Similarly, a study20(*) - yet to be confirmed - has concluded that plastic water bottles contain 250,000 particles per litre, 90% of which are nanoplastics.
However, these particles' small size and the diversity of the environments in which they are found pose a real methodological challenge in detecting and quantifying them. For example, there is currently no technique for detecting nanoparticles in the lungs. However, researchers are interested in nanoplastics because they are likely to cross the intestinal barrier or the epithelium and enter the bloodstream to reach secondary organs.
· The limits to laboratory models
Most studies are carried out on commercial particles, which are spherical and essentially made of polystyrene, which does not reflect what is actually found in the environment.
And yet plastic particles' toxicity depends on their physico-chemical characteristics and shape. Fibres of a certain length can disrupt phagocytosis, since macrophages are unable to ingest them fully when they are too long. This can cause persistent inflammation.

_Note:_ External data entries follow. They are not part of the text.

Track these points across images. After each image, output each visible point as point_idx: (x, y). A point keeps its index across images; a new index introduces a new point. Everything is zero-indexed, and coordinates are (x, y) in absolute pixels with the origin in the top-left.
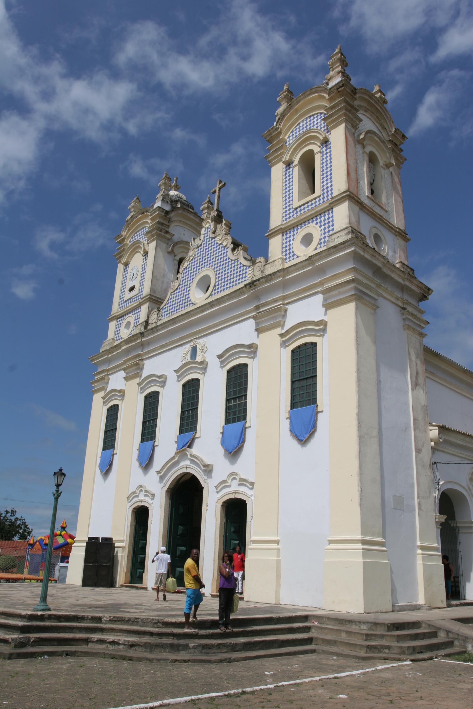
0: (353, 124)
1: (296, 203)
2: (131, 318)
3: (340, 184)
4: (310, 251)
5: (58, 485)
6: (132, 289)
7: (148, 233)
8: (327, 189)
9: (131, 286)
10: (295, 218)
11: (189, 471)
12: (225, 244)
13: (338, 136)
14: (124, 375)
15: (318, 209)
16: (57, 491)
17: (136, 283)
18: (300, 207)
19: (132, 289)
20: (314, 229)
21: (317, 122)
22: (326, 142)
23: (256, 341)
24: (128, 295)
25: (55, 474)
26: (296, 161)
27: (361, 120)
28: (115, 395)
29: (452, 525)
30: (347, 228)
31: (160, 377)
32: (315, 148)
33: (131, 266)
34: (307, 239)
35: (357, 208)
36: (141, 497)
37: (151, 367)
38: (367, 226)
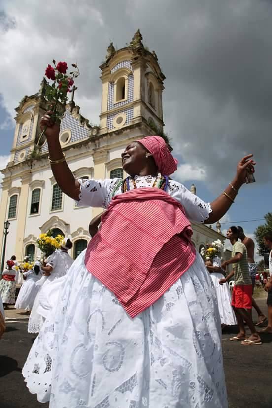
0: (144, 68)
1: (115, 102)
2: (24, 152)
3: (137, 96)
4: (215, 229)
5: (7, 228)
6: (24, 137)
7: (35, 108)
8: (131, 97)
9: (24, 135)
10: (113, 109)
11: (57, 227)
12: (77, 118)
13: (137, 73)
14: (21, 180)
15: (127, 106)
16: (6, 231)
17: (27, 134)
18: (117, 104)
19: (24, 137)
20: (124, 116)
21: (127, 65)
22: (131, 75)
23: (93, 166)
24: (22, 140)
25: (5, 223)
26: (116, 82)
27: (148, 67)
28: (15, 190)
29: (188, 279)
30: (140, 117)
31: (41, 181)
32: (126, 77)
33: (24, 125)
34: (120, 121)
35: (144, 108)
36: (31, 240)
37: (35, 177)
38: (148, 116)
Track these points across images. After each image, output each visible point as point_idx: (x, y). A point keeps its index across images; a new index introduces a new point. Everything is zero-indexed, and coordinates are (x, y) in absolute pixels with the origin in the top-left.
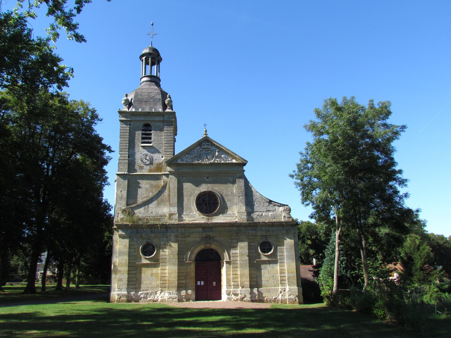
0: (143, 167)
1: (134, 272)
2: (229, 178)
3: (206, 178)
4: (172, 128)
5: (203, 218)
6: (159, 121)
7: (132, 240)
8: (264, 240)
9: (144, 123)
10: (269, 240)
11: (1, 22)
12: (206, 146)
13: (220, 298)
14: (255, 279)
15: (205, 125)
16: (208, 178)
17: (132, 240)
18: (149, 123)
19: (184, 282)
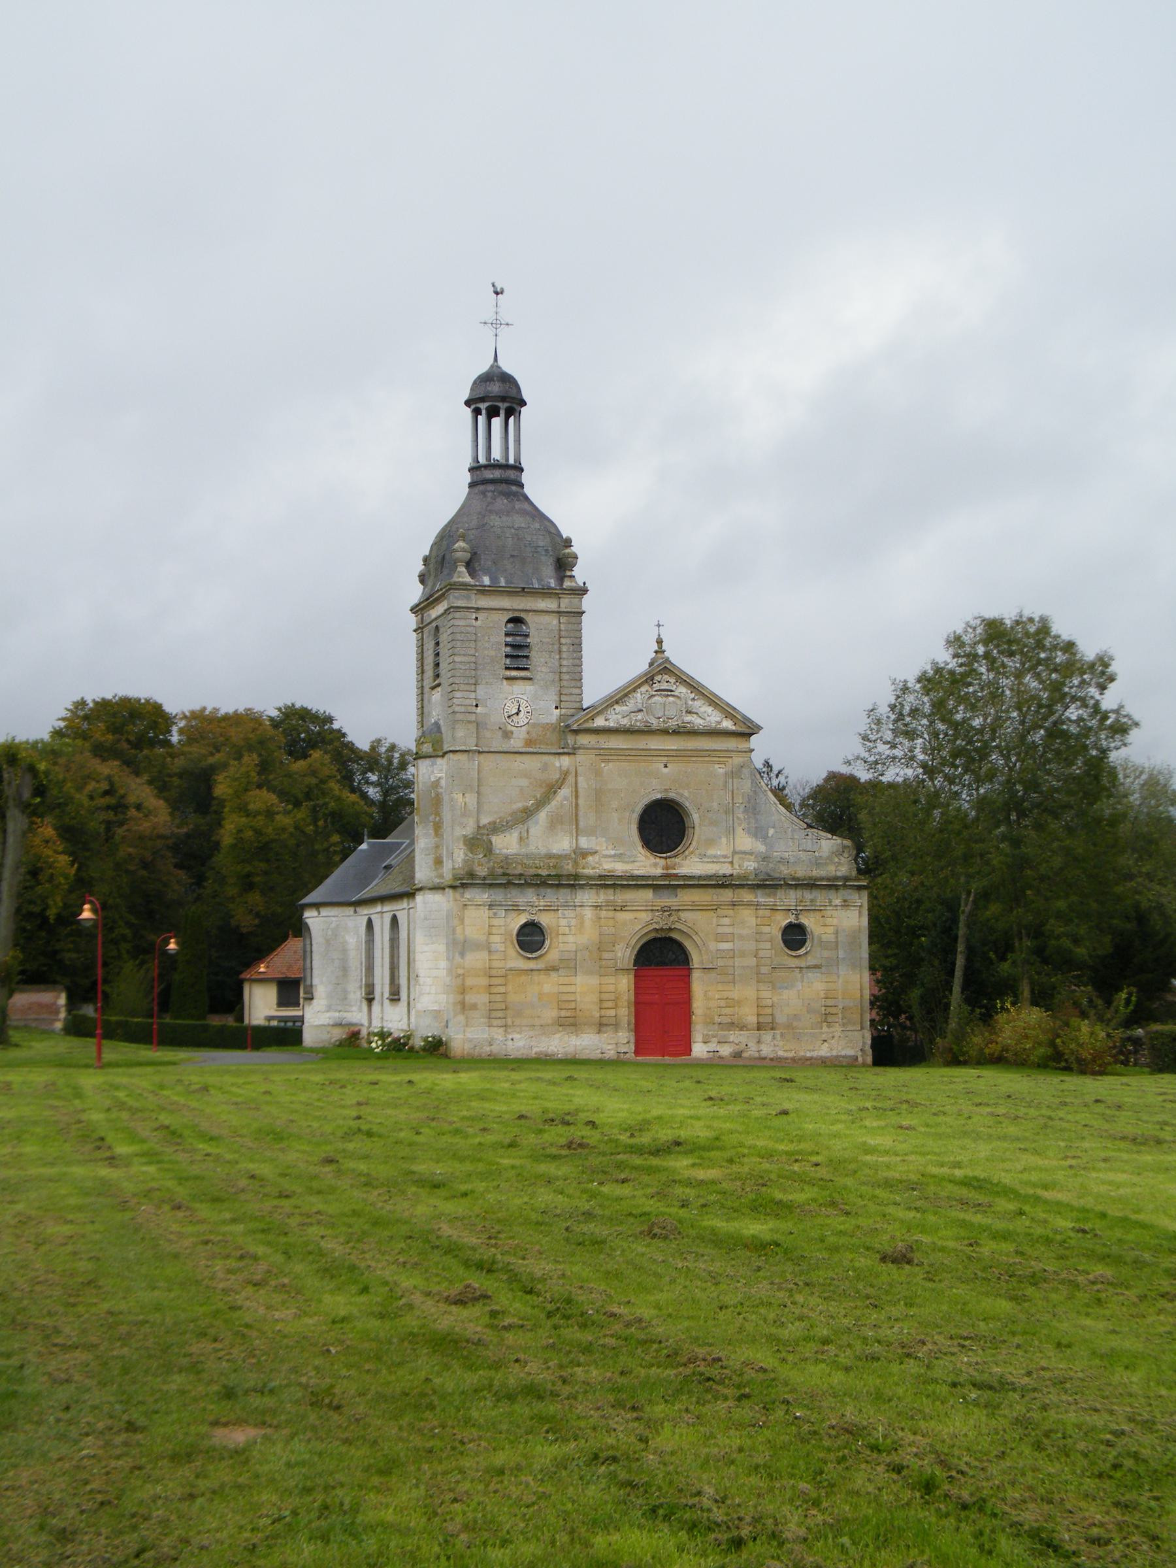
0: (349, 1370)
1: (502, 989)
2: (717, 766)
3: (662, 765)
4: (796, 800)
5: (655, 865)
6: (520, 1082)
7: (495, 914)
8: (791, 919)
9: (511, 615)
10: (805, 920)
11: (1175, 1058)
12: (665, 686)
13: (688, 1051)
14: (769, 1011)
15: (659, 625)
16: (666, 766)
17: (495, 914)
18: (522, 615)
19: (612, 1013)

The doses used in the laboratory are often very high, and the long-term effects have been relatively under-researched, in particular because cohorts have not been established. Furthermore, studies are often carried out on healthy people, when they should be extended to those at risk. For example, patients suffering from chronic inflammatory bowel disease - Crohn's disease or ulcerative colitis - were found to have more microplastics in their faeces than healthy volunteers.
Beyond these methodological limitations, the warning signs of the risks that particulate plastics pose to human health are multiplying.
* 14 In 2019, the WWF warned of the quantity of plastic ingested by humans, estimated at 5 grams per week - the equivalent of a credit card. In 2021, these results were confirmed in a study by Kala Senathirajah et al. « Estimation of the mass of microplastics ingested. A pivotal first step toward human health risk assessment. », Journal of hazardous Materials, volume 404, Part B, 15 February 2021.
* 15 Martin Pletz, « Ingested microplastics: Do humans eat one credit card per week? », Journal of Hazardous Material Letters, Volume 3, November 2022.
* 16 Nur Hazimah Mohamed Nor et al., « Lifetime accumulation of microplastic in children and adults », Environmental Science and Technology, 2021, 55, 8.
* 17 Xiang Zhao, Fengqi You, « Microplastic human diatery uptake from 1990 to 2018 grew across 109 major developing and industrialized countries but can be halved by plastic debris removal », Environmental Science and Technology, 2024, 58, 20.
* 18 Laura M. Hernandez, Elvis Genbo Xu, Hans C. E. Larsson, Rui Tahara, Vimal B. Maisuria, and Nathalie Tufenkji, « Plastic teabags release billions of microparticles and nanoparticles into tea », Environmental Science & Technology, 25 September 2019, Vol 53 (21), 12300-12310.
* 19 Pinal S. Bhavsar, Mandeep B. Solanki, Yasuhito Shimada, Sumit B. Kamble, Shashikant P. Patole, Govind B Kolekar, Anil H. Gore, « Microplastic contamination in indian rice: A comprehensive characterization and health risk assessment », Journal of Hazardous Materials, Volume 480, 5 December 2024, 136208.
* 20 Naixin Qian et al., « Rapid single-particle chemical of nanoplastics by SRS microscopy », Proceedings of the National Academy of Sciences, 16 January 2024.